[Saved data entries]
..............................

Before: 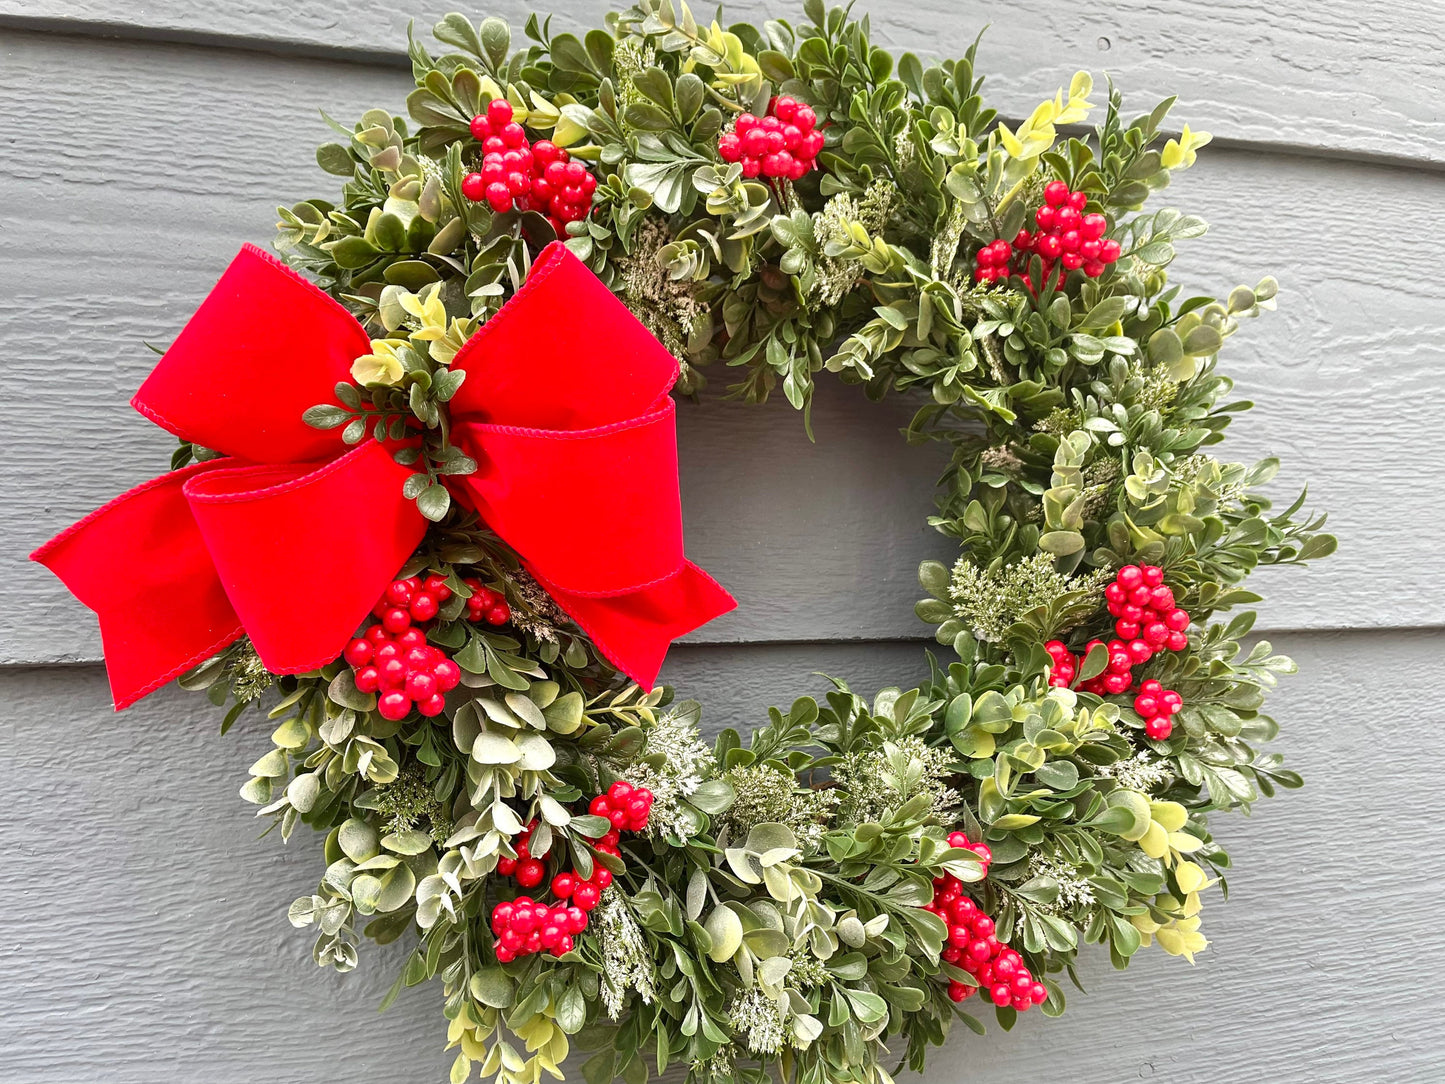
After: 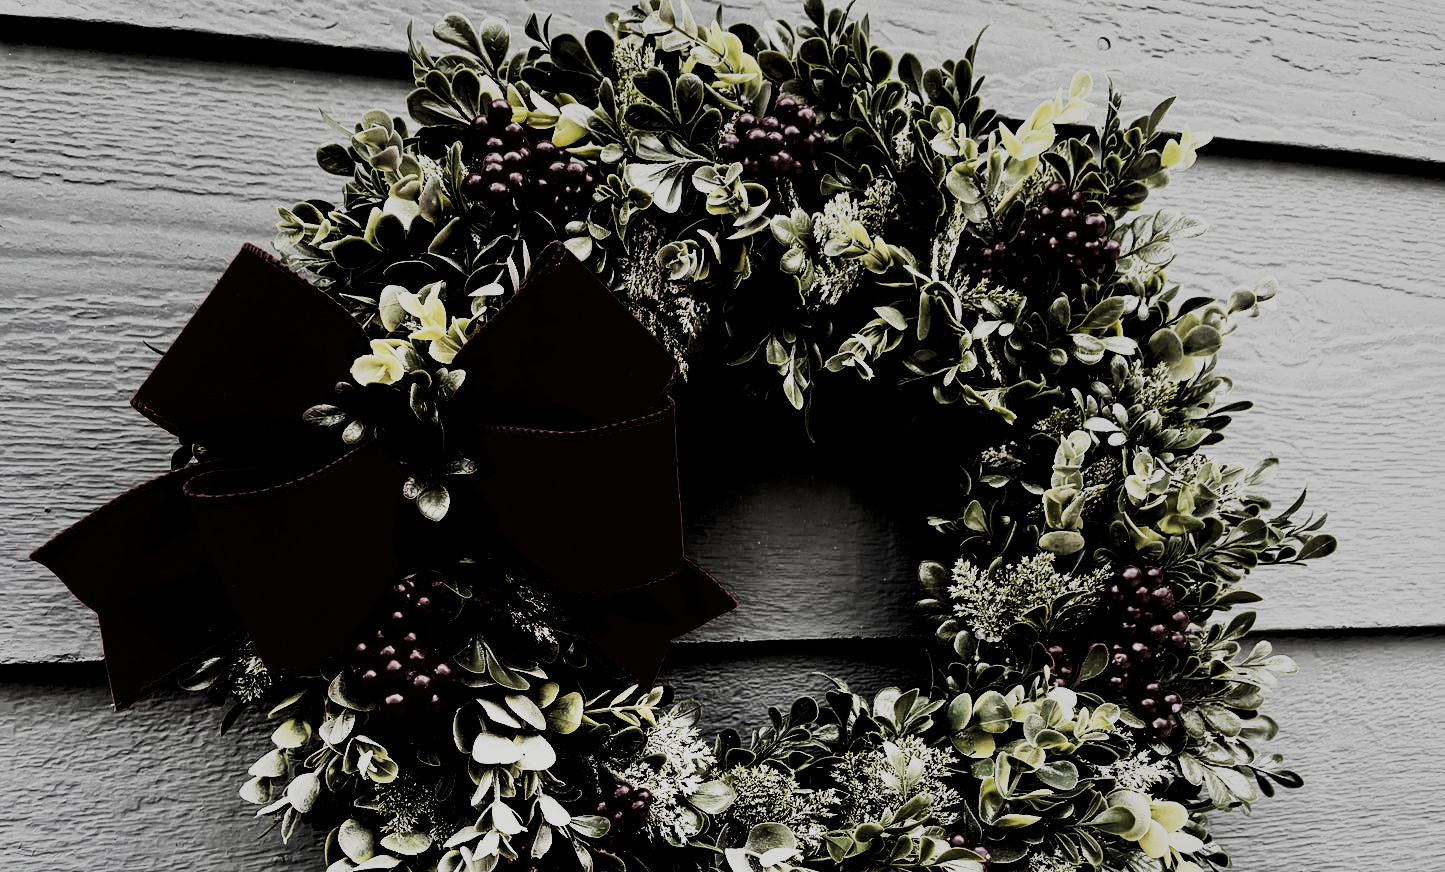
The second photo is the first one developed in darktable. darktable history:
exposure: exposure 0.202 EV, compensate highlight preservation false
tone curve: curves: ch0 [(0, 0.014) (0.17, 0.099) (0.398, 0.423) (0.725, 0.828) (0.872, 0.918) (1, 0.981)]; ch1 [(0, 0) (0.402, 0.36) (0.489, 0.491) (0.5, 0.503) (0.515, 0.52) (0.545, 0.572) (0.615, 0.662) (0.701, 0.725) (1, 1)]; ch2 [(0, 0) (0.42, 0.458) (0.485, 0.499) (0.503, 0.503) (0.531, 0.542) (0.561, 0.594) (0.644, 0.694) (0.717, 0.753) (1, 0.991)], color space Lab, linked channels, preserve colors none
base curve: curves: ch0 [(0, 0) (0.007, 0.004) (0.027, 0.03) (0.046, 0.07) (0.207, 0.54) (0.442, 0.872) (0.673, 0.972) (1, 1)], exposure shift 0.01, preserve colors none
levels: levels [0.721, 0.937, 0.997]
crop: bottom 19.547%
shadows and highlights: radius 264.9, soften with gaussian
velvia: on, module defaults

..............................

## EXERCISE
Copy out every line of these records word for word, but leave the pictures out.

## TASK RESULT
Before: 
After: 
The second photo is the first one developed in darktable. darktable history:
exposure: exposure 0.202 EV, compensate highlight preservation false
tone curve: curves: ch0 [(0, 0.014) (0.17, 0.099) (0.398, 0.423) (0.725, 0.828) (0.872, 0.918) (1, 0.981)]; ch1 [(0, 0) (0.402, 0.36) (0.489, 0.491) (0.5, 0.503) (0.515, 0.52) (0.545, 0.572) (0.615, 0.662) (0.701, 0.725) (1, 1)]; ch2 [(0, 0) (0.42, 0.458) (0.485, 0.499) (0.503, 0.503) (0.531, 0.542) (0.561, 0.594) (0.644, 0.694) (0.717, 0.753) (1, 0.991)], color space Lab, linked channels, preserve colors none
base curve: curves: ch0 [(0, 0) (0.007, 0.004) (0.027, 0.03) (0.046, 0.07) (0.207, 0.54) (0.442, 0.872) (0.673, 0.972) (1, 1)], exposure shift 0.01, preserve colors none
levels: levels [0.721, 0.937, 0.997]
crop: bottom 19.547%
shadows and highlights: radius 264.9, soften with gaussian
velvia: on, module defaults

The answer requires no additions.